# EXERCISE
The word "down" marks the lines to report; pull each of them from the listing.

# GIVEN RECORDS

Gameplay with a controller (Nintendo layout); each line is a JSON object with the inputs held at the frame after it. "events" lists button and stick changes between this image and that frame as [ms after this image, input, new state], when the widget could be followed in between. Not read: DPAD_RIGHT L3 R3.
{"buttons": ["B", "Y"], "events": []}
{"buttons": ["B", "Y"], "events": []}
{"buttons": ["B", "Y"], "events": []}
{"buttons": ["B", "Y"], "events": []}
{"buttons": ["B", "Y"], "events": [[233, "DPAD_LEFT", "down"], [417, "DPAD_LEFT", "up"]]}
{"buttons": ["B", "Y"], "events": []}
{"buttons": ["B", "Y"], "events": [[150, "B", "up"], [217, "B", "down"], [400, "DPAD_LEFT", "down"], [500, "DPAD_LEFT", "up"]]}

# RESPONSE
{"buttons": ["B", "Y"], "events": [[233, "DPAD_LEFT", "down"], [417, "DPAD_LEFT", "up"]]}
{"buttons": ["B", "Y"], "events": [[150, "B", "up"], [217, "B", "down"], [400, "DPAD_LEFT", "down"], [500, "DPAD_LEFT", "up"]]}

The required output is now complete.